The four classes - Mage, Werewolf, Vampire, Demon - all seem to be (surprisingly, I might add) remarkably well-balanced. Four more classes (Druid, Werecat, Lich, Dragon) are currently on their way. During the last nine months I have played three of the four classes, and have died numerous times at the hands of those both older and younger than myself ('divine age' is the equivalent of 'experience levels' in God Wars II ... after earning enough Primal, you can choose to spend it on either aging your character or gaining various class-related powers). Despite these deaths, never once did I feel that they were because of a game-mechanics flaw. Player skill (i.e. the person sitting behind the monitor) is important in this mud, and a player who has no idea what he or she is doing (despite having a god-like character with amazing stats) will quickly be torn to pieces in the Nexus. And, in my opinion, that's awesome. Still, the majority of god-like characters tend to be piloted by players who know exactly what they're doing.
God Wars II has a steep-learning curve due to its complexity. Even to experienced mudders it will take quite a bit of getting used to. To combat this confusion, the helpfiles are more than sufficient, and usually possess an answer to almost any query that you may have. At times, though rarely, they are lacking in specific details ... but this can be remedied by a quick question over the global channel. The players, many of them utterly merciless in the Nexus, still make every effort possible to answer questions and help newbies learn how to play.
Nonetheless, this is a mud that requires patience.

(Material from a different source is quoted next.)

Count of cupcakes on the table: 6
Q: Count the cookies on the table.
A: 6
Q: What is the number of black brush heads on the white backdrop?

And if you've had the patience to read this entire review up until this point, then maybe God Wars II is worth a visit. I don't think you'll be disappointed. It offers incredible combat and extremely advanced character customization. This is one mud that I've stuck with for a while, and have no plans of going anywhere in the future. The playerbase is interesting and will keep you on your toes, the administration is always willing to answer questions and is *constantly* updating the mud, and the game- mechanics are nothing short of spectacular. All in all, God Wars II is one of the few unique muds out there that deserves both recognition and praise. It's not to be missed.